TOKYO -- In late July, Vietnam-based steelmaker Hoa Sen Group made a surprising announcement: it was abandoning the construction of a $10 billion production complex.
"The current objective situation is no longer consistent with the original strategic goals," the company said. The group originally proposed the project in 2016. It was to construct multiple blast furnaces that together would have the capacity to turn out 16 million tons of steel a year.
Meanwhile, in China, Chen Derong, president of the country's top steelmaker, Baowu Steel Group, had recently announced a five-year plan to invest $2.8 billion in Hubei Province.
Hoa Sen's retreat and Baowu's big step ahead illustrate how the pandemic has divided steel-makers into winners and losers -- with the winners in China and the losers everywhere else.
With the pandemic hammering steel demand in much of the world, Hoa Sen is not alone in pulling back in a bid to survive. Well-known Asian players, from Japan's Nippon Steel to South Korea's Posco, are shuttering blast furnaces and reviewing capital spending plans.
Analysts say these moves are overdue. "The pandemic has highlighted steel-makers' lagging structural reforms," said Atsushi Yamaguchi, a senior analyst at SMBC Nikko Securities.
Asian steel-makers are now rushing to shutter high-cost facilities and reduce their capacity. Posco in July announced it will shutter a furnace at the Pohang works that can produce up to 1.3 million tons of steel a year, or 3% of Posco's total capacity. The company said it will also consider closing or revamping another furnace as early as 2025.
The announcement came three years after Posco first said it would shut the furnace. This time, the death sentence seems certain, with the pandemic crushing domestic steel demand and revenue plunging 16% in the April-June quarter.
In Japan, annual steel production is expected to be less than 80 million tons for the first time in 52 years.
Wherever they are, except China, steel-makers are bracing for huge net losses.
In February, Nippon Steel, announced that it would be shutting two blast furnaces, in Hiroshima and Wakayama prefectures, for good in the next few years.
And in a capital expenditure review, Japan's largest steelmaker slashed 300 billion yen ($2.8 billion) from its initial 2018-2020 target. Spending on business investments, including mergers, will be reduced by 10% from the initial 2018-2020 target of 600 billion yen, according to a company representative. "We'll carefully and strictly select the targets," the representative said.
JFE Steel, Japan's No. 2 player, in March announced it would close a blast furnace by 2023 to cut production capacity by 13%. The move is part of structural reforms announced the same month.
Before the pandemic, steel-makers outside of China were already struggling as the U.S.-China trade war took a toll.

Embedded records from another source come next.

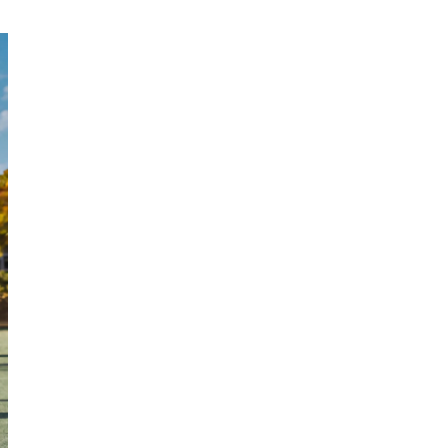
椎間板ヘルニア
耳鳴り
顔の歪み・小顔矯正
背骨
頚椎
肩
肩甲骨
骨盤
股関節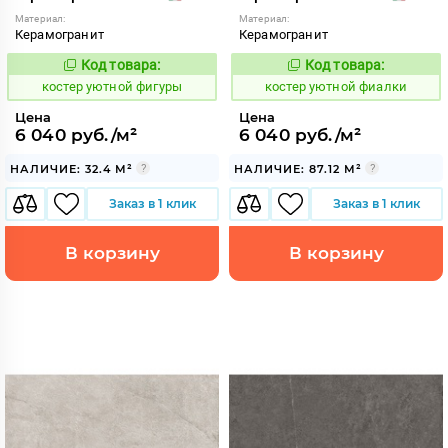
Материал:
Материал:
Керамогранит
Керамогранит
Код товара:
Код товара:
810740
810739
Код:
Код:
костер уютной фигуры
костер уютной фиалки
Цена
Цена
6 040 руб./м²
6 040 руб./м²
НАЛИЧИЕ: 32.4 М²
НАЛИЧИЕ: 87.12 М²
Заказ в 1 клик
Заказ в 1 клик
В корзину
В корзину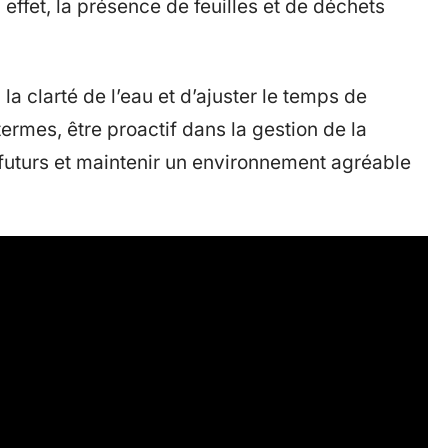
effet, la présence de feuilles et de déchets
 la clarté de l’eau et d’ajuster le temps de
termes, être proactif dans la gestion de la
 futurs et maintenir un environnement agréable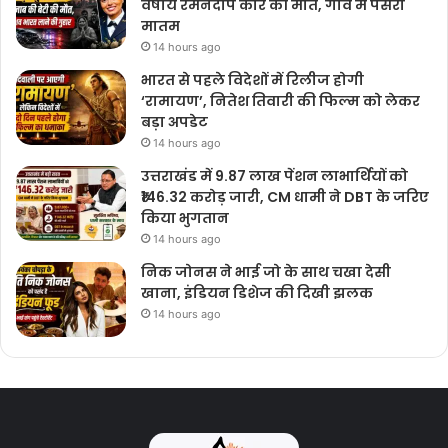
वर्षीय रमनदीप कौर की मौत, गांव में पसरा
मातम
14 hours ago
भारत से पहले विदेशों में रिलीज होगी
‘रामायण’, नितेश तिवारी की फिल्म को लेकर
बड़ा अपडेट
14 hours ago
उत्तराखंड में 9.87 लाख पेंशन लाभार्थियों को
₹146.32 करोड़ जारी, CM धामी ने DBT के जरिए
किया भुगतान
14 hours ago
निक जोनस ने भाई जो के साथ चखा देसी
खाना, इंडियन डिशेज की दिखी झलक
14 hours ago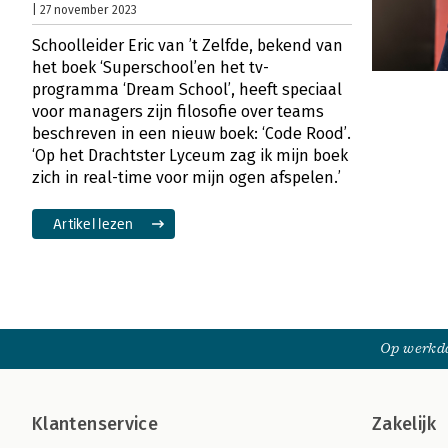
| 27 november 2023
Schoolleider Eric van ’t Zelfde, bekend van
het boek ‘Superschool’en het tv-
programma ‘Dream School’, heeft speciaal
voor managers zijn filosofie over teams
beschreven in een nieuw boek: ‘Code Rood’.
‘Op het Drachtster Lyceum zag ik mijn boek
zich in real-time voor mijn ogen afspelen.’
Artikel lezen
Op werkda
Klantenservice
Zakelijk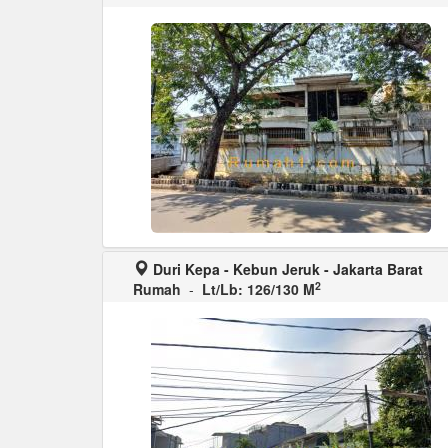
Duri Kepa - Kebun Jeruk - Jakarta Barat
2
Rumah
-
Lt/Lb: 126/130 M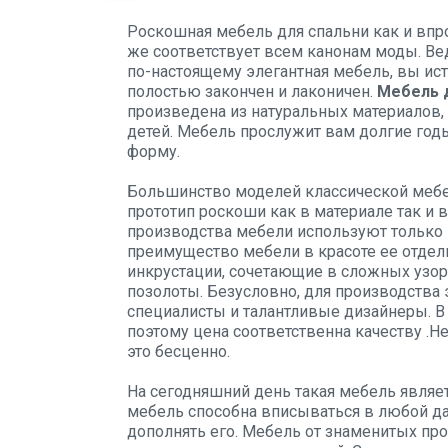
Роскошная мебель для спальни как и впро
же соответствует всем канонам моды. Ве
по-настоящему элегантная мебель, вы ис
полостью закончен и лаконичен.
Мебель 
произведена из натуральных материалов, 
детей. Мебель прослужит вам долгие годы
форму.
Большинство моделей классической мебе
прототип роскоши как в материале так и
производства мебели используют только
преимущество мебели в красоте ее отдел
инкрустации, сочетающие в сложных узор
позолоты. Безусловно, для производства
специалисты и талантливые дизайнеры. В
поэтому цена соответственна качеству .Н
это бесценно.
На сегодняшний день такая мебель являет
мебель способна вписываться в любой д
дополнять его. Мебель от знаменитых пр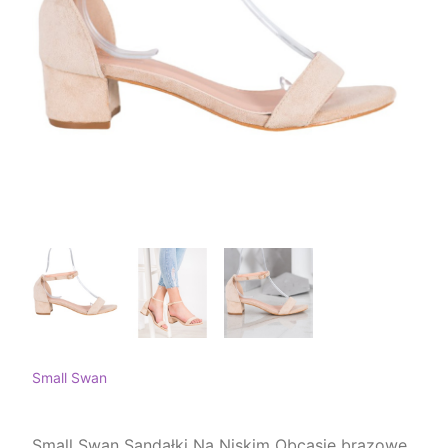
Small Swan
Small Swan Sandałki Na Niskim Obcasie brązowe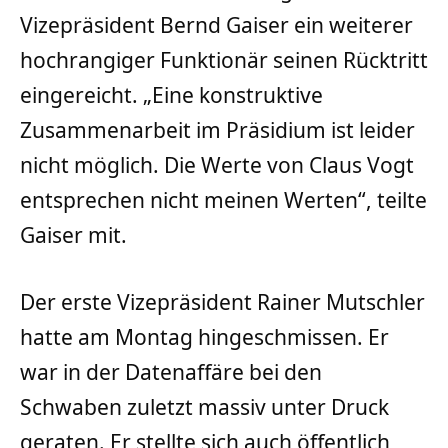
Vizepräsident Bernd Gaiser ein weiterer
hochrangiger Funktionär seinen Rücktritt
eingereicht. „Eine konstruktive
Zusammenarbeit im Präsidium ist leider
nicht möglich. Die Werte von Claus Vogt
entsprechen nicht meinen Werten“, teilte
Gaiser mit.
Der erste Vizepräsident Rainer Mutschler
hatte am Montag hingeschmissen. Er
war in der Datenaffäre bei den
Schwaben zuletzt massiv unter Druck
geraten. Er stellte sich auch öffentlich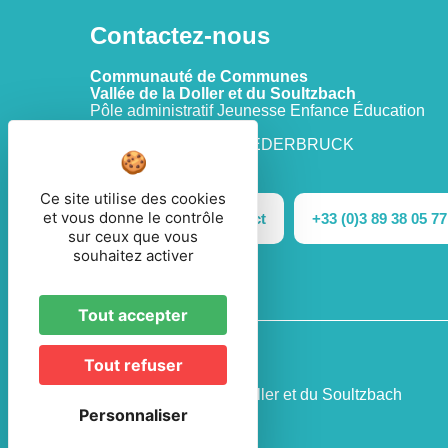
Contactez-nous
Communauté de Communes
Vallée de la Doller et du Soultzbach
Pôle administratif Jeunesse Enfance Éducation
12 rue Pasteur
68290 MASEVAUX-NIEDERBRUCK
Ce site utilise des cookies
et vous donne le contrôle
Formulaire de contact
+33 (0)3 89 38 05 77
sur ceux que vous
souhaitez activer
Tout accepter
Tout refuser
© 2026 - CC Vallée de la Doller et du Soultzbach
Personnaliser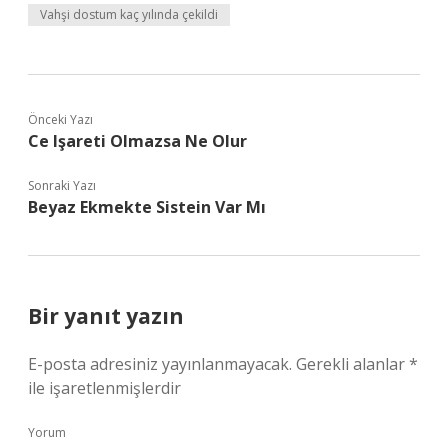
Vahşi dostum kaç yılında çekildi
Önceki Yazı
Ce Işareti Olmazsa Ne Olur
Sonraki Yazı
Beyaz Ekmekte Sistein Var Mı
Bir yanıt yazın
E-posta adresiniz yayınlanmayacak.
Gerekli alanlar
*
ile işaretlenmişlerdir
Yorum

After Washington raised tariffs on steel, exports from Turkey and Russia originally meant for the U.S. made their way to Asia, pulling down prices in the region.
Chinese steel-makers, meanwhile, rode a rebound in domestic demand prompted by government-led economic stimulus and infrastructure spending, with steel production in 2019 hitting a record high and accounting for 53% of the global supply.
As China bought more iron ore to meet growing domestic demand, other Asian players began suffering from low margins, squeezed by climbing raw material prices and tumbling product prices.
Then the pandemic struck, reinforcing China's dominance in the global steel market.